New East Digital Archive

Lasting legacy: photographer Lily Idov revisits the 1980 Moscow Olympic village

The venues built for any Olympic Games form a lasting part of its legacy. Photographer Lily Idov revisits the stadiums, arena and sports complexes built for the 1980 Moscow Olympics, an event as mired in politics as the 2014 Sochi Winter Olympics today; back then, the event was boycotted by 65 countries because of the Soviet invasion of Afghanistan the year before.
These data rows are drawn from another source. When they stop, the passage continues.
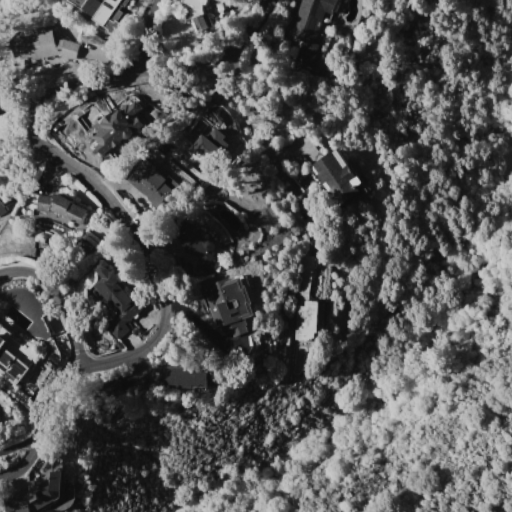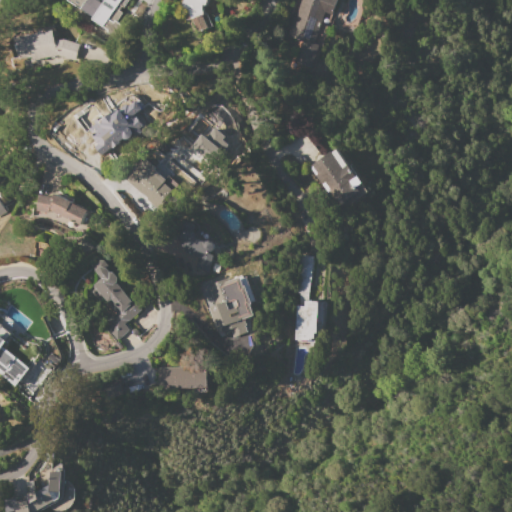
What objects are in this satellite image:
building: (99, 11)
building: (102, 12)
building: (196, 12)
building: (197, 13)
building: (307, 26)
building: (307, 27)
road: (250, 28)
road: (147, 39)
building: (42, 47)
building: (44, 47)
building: (118, 125)
building: (87, 133)
road: (258, 140)
building: (337, 178)
building: (340, 181)
building: (148, 183)
building: (149, 183)
building: (1, 208)
building: (61, 208)
building: (62, 208)
building: (2, 209)
road: (122, 222)
building: (195, 247)
building: (195, 249)
building: (113, 300)
building: (114, 300)
building: (304, 301)
road: (56, 303)
building: (304, 303)
building: (228, 305)
building: (230, 305)
building: (9, 361)
building: (9, 367)
building: (181, 377)
building: (182, 377)
building: (0, 417)
building: (40, 496)
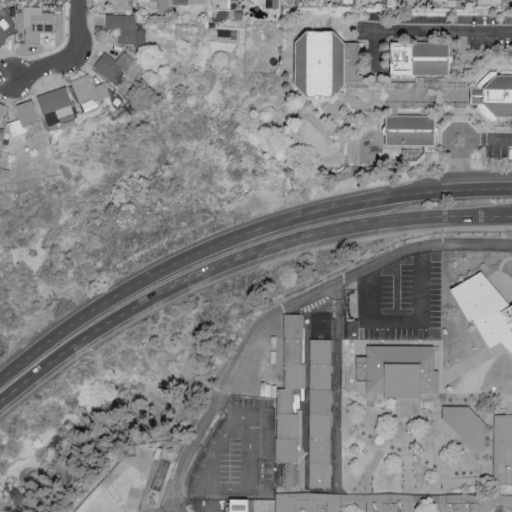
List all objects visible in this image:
building: (458, 0)
building: (0, 1)
building: (190, 1)
building: (272, 3)
building: (162, 4)
building: (37, 24)
building: (126, 29)
building: (4, 33)
building: (423, 59)
building: (419, 60)
road: (74, 61)
building: (328, 63)
building: (324, 65)
building: (116, 67)
building: (90, 91)
road: (453, 92)
building: (494, 98)
building: (55, 100)
building: (1, 108)
building: (24, 118)
building: (34, 129)
building: (414, 131)
building: (409, 133)
road: (460, 167)
road: (466, 190)
road: (196, 254)
road: (237, 264)
road: (285, 308)
building: (485, 309)
building: (487, 309)
road: (405, 324)
building: (294, 352)
building: (397, 371)
building: (402, 371)
building: (291, 393)
building: (321, 400)
building: (321, 401)
building: (469, 425)
road: (256, 428)
building: (286, 428)
building: (502, 448)
road: (215, 450)
building: (377, 502)
building: (392, 503)
building: (242, 505)
park: (89, 511)
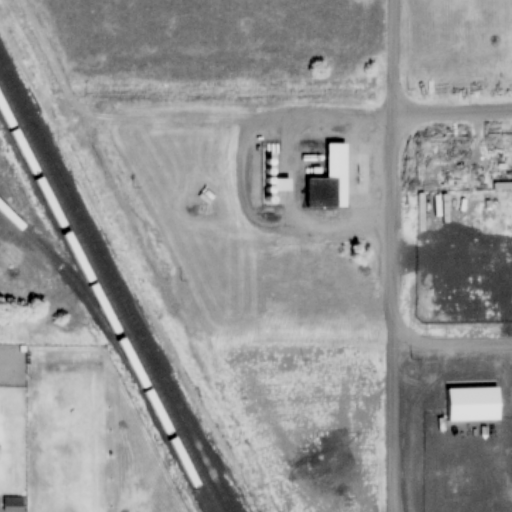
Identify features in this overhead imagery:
road: (454, 109)
building: (325, 182)
road: (398, 256)
railway: (69, 276)
railway: (115, 285)
railway: (109, 297)
railway: (103, 311)
road: (456, 342)
building: (467, 404)
building: (12, 504)
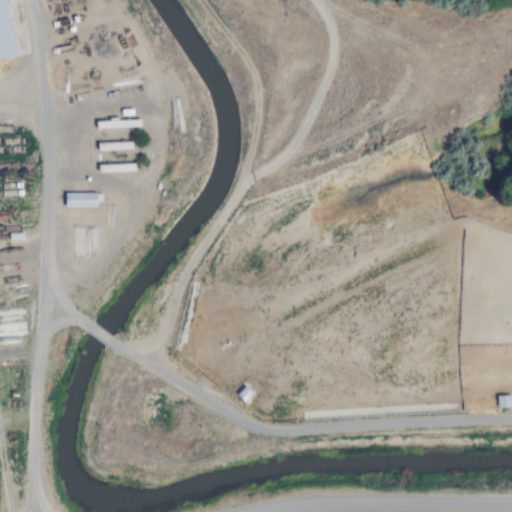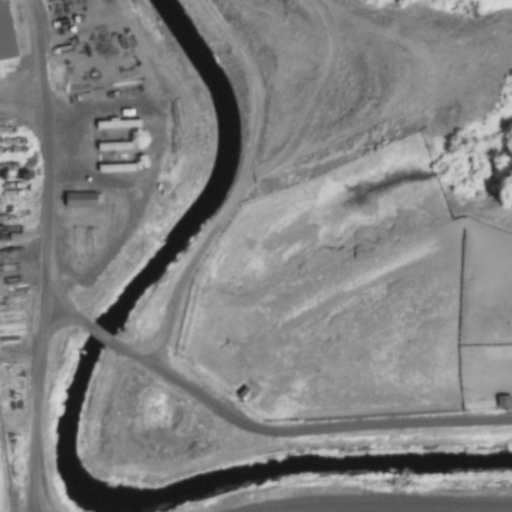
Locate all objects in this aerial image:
building: (6, 33)
building: (117, 123)
building: (115, 146)
building: (80, 199)
building: (504, 402)
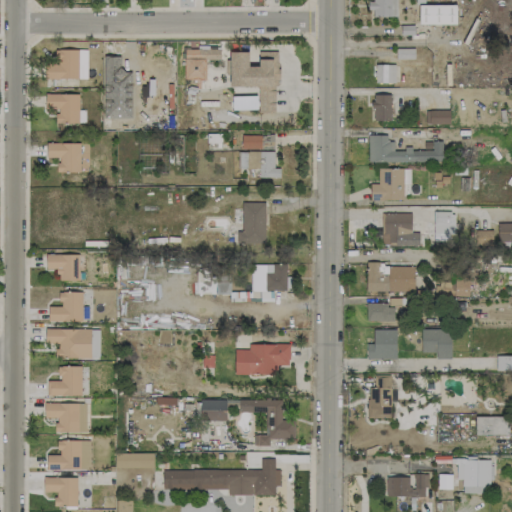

During her visit in early January, at a time when Russia was preparing for the hugely expensive and controversial Sochi Olympic Games, Idov headed to the Moscow Olympic village to discover that most of the vast concrete sporting venues were still functioning as training facilities or community centres of one kind or another: the Dynamo Sports Palace, for example, currently houses a bodybuilding club, a veterinary clinic and a travel agency. Although Moscow (unlike Sochi) has always been the largest and most prominent city in Russia, the Olympic Games of 1980 played a hugely transformative role for its structure. Construction was not limited to sport centres: the Soviet Moscow had not seen such an influx of international guests since the Youth Festival of 1957, and had no hospitality industry to speak of or any infrastructure to support it. New hotels, restaurants, roads, airports, and even complete new neighbourhoods sprung up. Thirty-three years on, Idov investigates how these monuments to Soviet Olympic hubris have integrated into the city.